As the worldwide burden of chronic disease continues to rise, disease prevention and health promotion become increasingly important components of public health. Although many complementary and alternative medicine (CAM) practices have emphasized health promotion and the area of CAM health care holds much opportunity and challenge for issues of public health, CAM research to date has been dominated by more clinically restrictive issues [1, 2]. However, CAM practitioners can constitute a public health resource to increase the population’s access to certain clinical preventive services if integrated into mainstream public health practice. As part of this integration of CAM practices, it is important to investigate methods of effective interprofessional collaboration involving both CAM and mainstream professions. It is also essential to identify issues that might be challenging to integration from the perspective of both mainstream and CAM providers such as professional biases on both sides, differences in perception of health and disease, common language, and adherence to evidence-based principles.

This special issue includes original research papers and systematic reviews investigating the issues related to CAM practices in the public health arena as well as outcomes of CAM treatment for chronic disease prevention and/or management (tertiary prevention).

There are 14 articles in this issue, from six countries and on a wide variety of topics. The topics addressed are almost equally divided between treatment of specific conditions of public health importance and disease prevention through risk factor reduction. A smaller number of articles address issues related to traditional medicine use among the general public.
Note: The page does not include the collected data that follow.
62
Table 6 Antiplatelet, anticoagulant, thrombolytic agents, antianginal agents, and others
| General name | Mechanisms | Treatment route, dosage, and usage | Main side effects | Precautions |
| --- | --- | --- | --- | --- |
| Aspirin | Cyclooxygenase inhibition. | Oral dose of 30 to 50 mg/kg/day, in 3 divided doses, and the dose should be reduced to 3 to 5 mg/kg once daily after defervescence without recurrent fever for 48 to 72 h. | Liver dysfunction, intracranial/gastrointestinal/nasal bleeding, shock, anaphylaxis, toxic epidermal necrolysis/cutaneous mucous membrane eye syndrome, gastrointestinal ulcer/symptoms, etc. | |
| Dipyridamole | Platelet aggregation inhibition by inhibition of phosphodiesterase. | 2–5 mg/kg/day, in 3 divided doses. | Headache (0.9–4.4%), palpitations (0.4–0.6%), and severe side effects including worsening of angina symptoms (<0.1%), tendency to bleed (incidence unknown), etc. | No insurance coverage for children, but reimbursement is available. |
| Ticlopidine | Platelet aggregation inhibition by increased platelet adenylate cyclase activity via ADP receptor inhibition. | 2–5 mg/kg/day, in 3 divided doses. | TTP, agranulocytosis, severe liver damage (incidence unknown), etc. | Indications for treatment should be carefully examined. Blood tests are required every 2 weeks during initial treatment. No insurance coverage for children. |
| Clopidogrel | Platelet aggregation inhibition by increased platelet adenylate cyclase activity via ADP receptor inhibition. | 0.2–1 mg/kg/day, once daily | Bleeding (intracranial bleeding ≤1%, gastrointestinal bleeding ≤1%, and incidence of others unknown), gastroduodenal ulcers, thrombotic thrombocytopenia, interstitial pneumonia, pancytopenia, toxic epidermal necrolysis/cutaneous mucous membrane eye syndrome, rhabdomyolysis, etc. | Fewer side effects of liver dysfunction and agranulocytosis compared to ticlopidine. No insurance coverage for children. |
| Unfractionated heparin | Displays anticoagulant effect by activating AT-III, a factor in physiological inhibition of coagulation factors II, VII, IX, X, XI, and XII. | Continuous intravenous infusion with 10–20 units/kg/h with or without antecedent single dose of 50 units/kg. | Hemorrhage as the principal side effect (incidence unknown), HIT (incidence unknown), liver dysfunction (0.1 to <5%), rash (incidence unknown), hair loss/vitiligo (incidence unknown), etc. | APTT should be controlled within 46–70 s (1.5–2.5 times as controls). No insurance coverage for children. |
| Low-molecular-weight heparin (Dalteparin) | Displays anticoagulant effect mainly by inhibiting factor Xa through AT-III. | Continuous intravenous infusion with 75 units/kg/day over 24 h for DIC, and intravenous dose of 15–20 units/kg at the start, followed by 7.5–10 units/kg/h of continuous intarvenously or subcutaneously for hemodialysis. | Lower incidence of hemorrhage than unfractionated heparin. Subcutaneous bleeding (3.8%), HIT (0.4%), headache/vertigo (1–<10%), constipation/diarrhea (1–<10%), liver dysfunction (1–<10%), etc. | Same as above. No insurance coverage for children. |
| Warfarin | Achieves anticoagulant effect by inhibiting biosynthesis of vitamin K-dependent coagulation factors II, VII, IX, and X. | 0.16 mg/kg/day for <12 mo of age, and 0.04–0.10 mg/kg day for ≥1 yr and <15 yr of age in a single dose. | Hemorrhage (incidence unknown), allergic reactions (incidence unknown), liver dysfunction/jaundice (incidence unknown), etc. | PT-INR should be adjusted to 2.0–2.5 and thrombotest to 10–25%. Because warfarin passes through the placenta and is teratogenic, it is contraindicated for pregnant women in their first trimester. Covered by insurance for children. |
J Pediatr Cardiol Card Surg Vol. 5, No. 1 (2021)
Articles on treatment of conditions include a large clinical study by J.-F. Tang et al. on safety and evaluation of Danhong injection; a basic science study on Brucea javanica oil by Y. Liu et al.; a systematic review and meta-analysis of the efficacy of compound kushen on cancer pain by X. Ma et al.; an analysis of Qigong’s effect on chronic fatigue syndrome by L. P. Yuen et al.; a systematic review of acupuncture for allergic rhinitis and asthma by L. Zhou et al.; and an analysis of the effects of guided imagery on patients on mechanical ventilation by B. Brakovich et al.

Articles on prevention and risk factor reduction were a randomized controlled trial of Tai Chi on weight loss, metabolic syndrome, and bone mineral density by T. C.-Y. Kwok et al.; an analysis of body constitution through Traditional Chinese Medicine by C.-H. Lee et al.; a survey of apitherapy use for disease prevention by S. Trumbeckaite et al.; an exploration of the possible effect of CAM on antibiotic resistance by W. B. V. Leeuwen et al.; and a survey of the effect of Traditional Chinese Medicine on decreasing stroke risk among users of corticosteroids for dermatitis by J.-L. Shen et al.

Finally, F. Xu et al. described the validation of a questionnaire based on Traditional Chinese Medicine to assess health status; S. H. Ng et al. described use of the Theory of Planned Behaviour related to Traditional Chinese Medicine use; and G. D. Hughes et al. characterized the use of herbal medicines for noncommunicable disease.

These articles tended to focus more on single herbal or other traditional preparations or procedures for both treatment and prevention, with very little emphasis on health behaviour, which is typically a cornerstone of public health programs. Behaviours related to diet, physical activity, and stress reduction are known to be increasingly important factors in determining the health of the public and are also areas of importance and emphasis for many CAM practitioners. It is necessary for CAM professions to become visible in this arena and for CAM research to extend into this direction rather than focusing narrowly on specific therapies if these efforts are to be recognized and utilized for the benefit of populations.